Social Engineering David Kulhánek

Social engineering today commonly refers to the acquisition of information about those who use the Internet and those who misuse it, by hacking into computers and selling sensitive data, for example. However, in Czechoslovakia and later in the Czech Republic in the 1990s it was a component of the newly built, postcommunist political framework.

The term “social engineering” was used by politicians of the right (particularly Václav Klaus when he was finance minister of Czechoslovakia and, later, prime minister of the Czech Republic) in order to discredit individual political opponents and left-wing politicians as such. The terms “ideology” and “third way” were used similarly.

The political spectrum began to take shape in Czechoslovakia at the beginning of the 1990s after the breakup of Občanské fórum, OF (Czech: “The Civic Forum”) and the shared platform it allowed for the expression of different opinions. The development of parties and movements culminated in the elections of 1992, which resulted, for the first time, in democratically elected members of parliament with a regular four-year term. In the Czech Republic, one of the two states resulting from the division of Czechoslovakia on January 1, 1993, the parties of the right retained their dominant position. Their members had had a significant influence on the direction that reform, particularly economic reform, had taken between 1990 and 1992. It was in the context of defending this reform and the ideological leaning toward the values of market liberalism that the term “social engineering” began to be used in the language of right-wing politicians.
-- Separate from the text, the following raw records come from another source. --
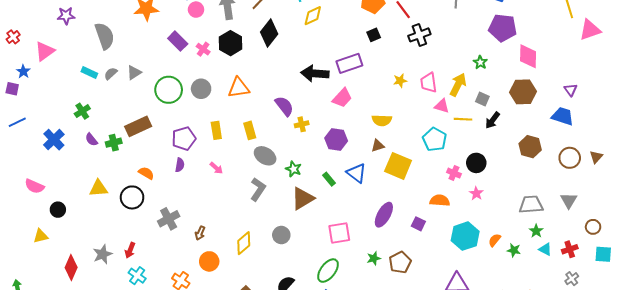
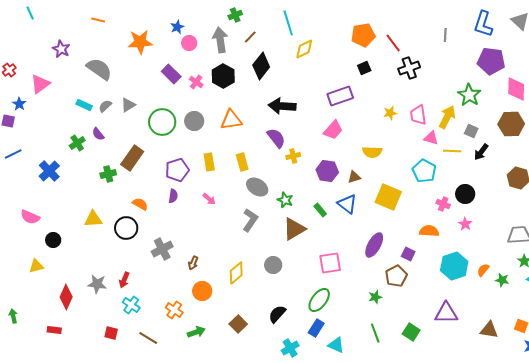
purple star: (66, 16) -> (61, 49), turned 30
gray semicircle: (105, 36) -> (99, 69), turned -36
green star: (480, 62) -> (469, 95), size x1.6
black arrow: (315, 74) -> (282, 106), moved
brown rectangle: (138, 126) -> (132, 158), turned -30
purple semicircle: (91, 140) -> (98, 134), moved
brown triangle: (378, 146) -> (354, 177), moved
gray star: (103, 254) -> (97, 284), turned 30
green star: (374, 258) -> (375, 297), moved
brown pentagon: (400, 262) -> (396, 276), moved

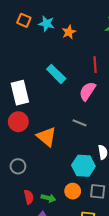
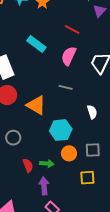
red line: (95, 65) -> (72, 29), turned -49
cyan hexagon: (83, 166) -> (61, 130), moved

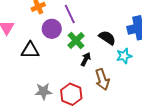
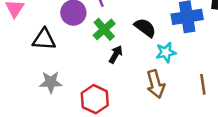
brown arrow: (102, 79) -> (156, 84), moved
gray star: (43, 91) -> (51, 82), moved

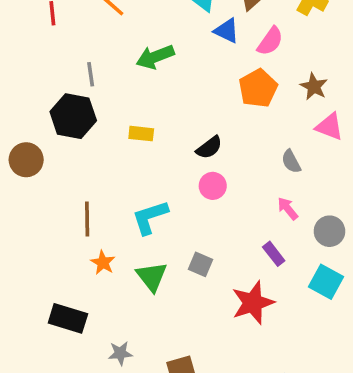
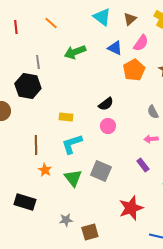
blue triangle: (227, 31) -> (115, 48), moved
yellow rectangle: (141, 134) -> (66, 117), moved
pink arrow: (288, 209) -> (151, 139), turned -56
gray square: (200, 264) -> (101, 171), size x1.5
red star: (253, 303) -> (131, 208), moved
gray star: (120, 353) -> (66, 220), moved

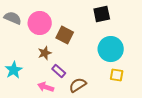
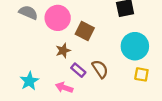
cyan star: (14, 70) -> (29, 81), moved
brown semicircle: (78, 85) -> (100, 69), moved, turned 90

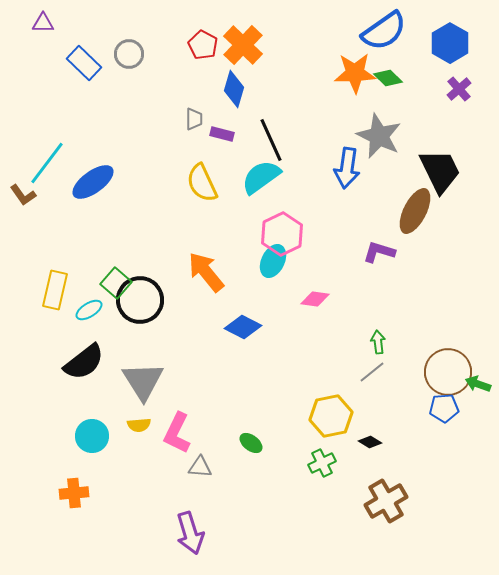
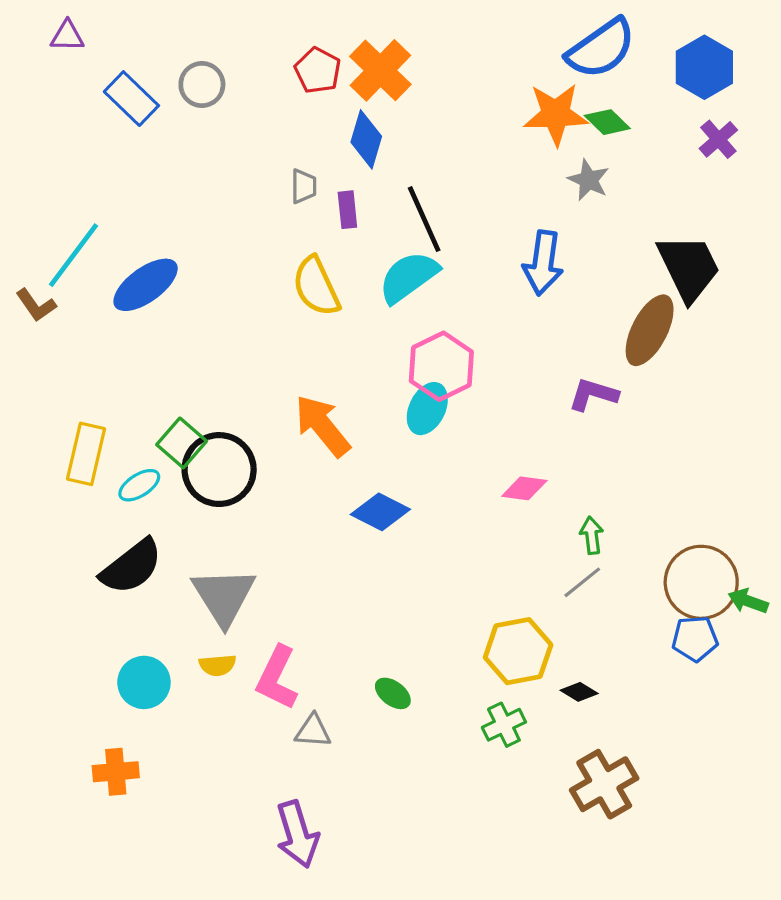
purple rectangle: (222, 134) -> (347, 210), turned 70
gray star: (379, 136) -> (589, 180), moved, size x0.6
pink diamond: (315, 299) -> (524, 488), moved

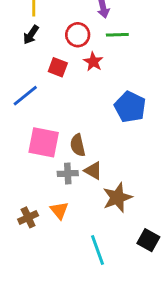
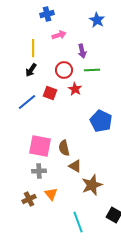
blue line: (25, 96) -> (27, 102), moved
gray cross: (68, 174) -> (39, 171), moved

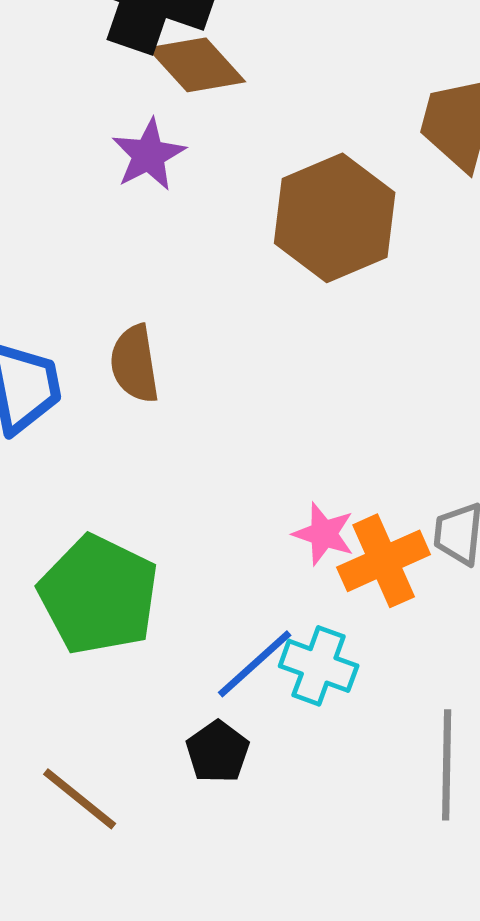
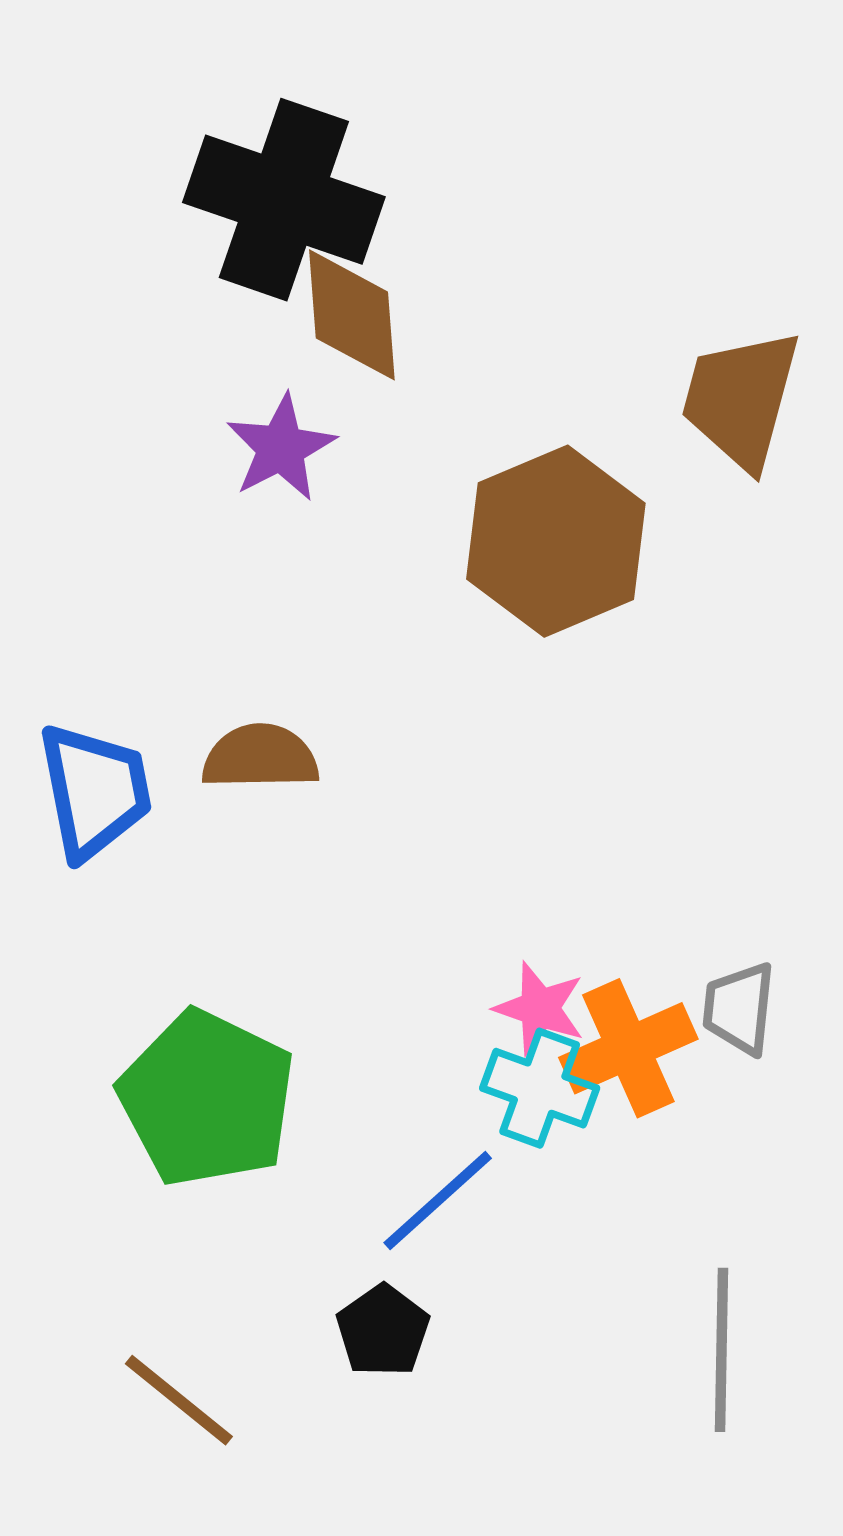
brown diamond: (197, 65) -> (352, 315), turned 38
brown semicircle: (135, 364) -> (260, 757), turned 98
cyan cross: (319, 666) -> (540, 1088), moved

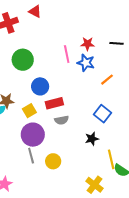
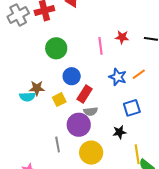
blue star: (86, 63) -> (118, 77), moved
red rectangle: (54, 103) -> (85, 94), turned -48
blue square: (102, 114) -> (132, 108), turned 30
purple circle: (33, 135) -> (79, 125), moved
yellow circle: (53, 161) -> (91, 153), moved, size x1.5

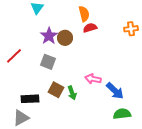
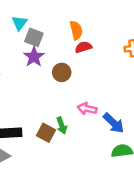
brown circle: (65, 38) -> (62, 72), moved
gray square: (48, 62) -> (34, 37), moved
brown square: (56, 90) -> (46, 133), moved

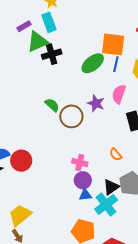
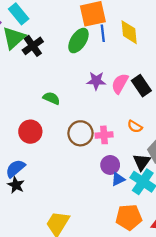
pink semicircle: (119, 94) -> (120, 84), moved, turned 30
brown circle: (71, 116) -> (81, 133), moved
red circle: (21, 161) -> (30, 132), moved
pink cross: (80, 163) -> (104, 135), moved

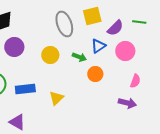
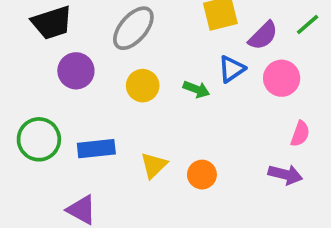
green line: (139, 22) -> (308, 24), turned -48
gray ellipse: (64, 24) -> (133, 28), moved, turned 60
orange circle: (95, 74) -> (202, 175), moved

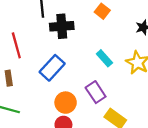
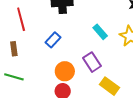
blue rectangle: (52, 68) -> (53, 40), size x0.7

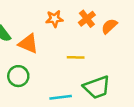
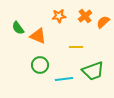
green circle: (18, 76) -> (40, 65), moved

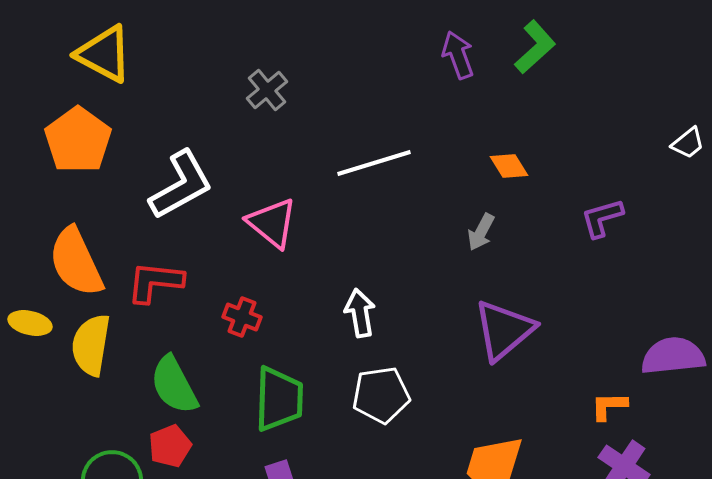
Those accused of social engineering were chiefly politicians connected with the reform of socialism in 1968 in Czechoslovakia. For actors on the neoliberal right these “reformers” represented the main adversary. Their attacks, including a media campaign, sought to associate such reformers of socialism, together with other supporters of left-wing social-democratic politics, with the communists, thereby discrediting them; behind the veil of reform, the argument went, they were in fact defending a failed ideology. According to this interpretation, it was a proven fact that socialism could not be reformed, as confirmed by the collapse of the entire communist bloc. It was declared that there was no space for a “third way” between a centrally planned communist economy and a free market. The very idea was viewed as a dangerous fantasy, an irresponsible ideological delusion, which could only lead away from democracy and the freedom gained back to the errors of the past.

In the rhetoric of the right-wing political campaign conducted by Občanská demokratická strana, ODS (Czech: “The Civic Democratic Party”) and Občanská demokratická aliance, ODA (Czech: “The Civic Democratic Alliance”), social engineering represented a deviation from the one true path—from the path that led to the market economy as part of the natural order. But a paradox remains, for although the instigators of reform used neoliberal vocabulary from the time of Margaret Thatcher and Ronald Reagan at the theoretical level, in practice they brought about only one of several completely unexceptional transitions from a planned to a market economy. While the ideas behind the right-wing reforms in Czechoslovakia and the Czech Republic in the first half of the 1990s were presented as original by their proponents (in particular Václav Klaus, Tomáš Ježek, and Vladimír Dlouhý), in reality they did not deviate at all from mainstream postcommunist development in the region. Some consequences of the right-wing reforms in the Czech Republic, however, can be more easily understood as the result of social engineering as practiced by the state rather than as confirmation of the moral values of the free market. (For example, the coupon privatization, the transformation of state-owned companies into joint-stock corporations by handing them over to the existing management, or state oversight of newly established banks, as well as other creative solutions bordering on the criminal.)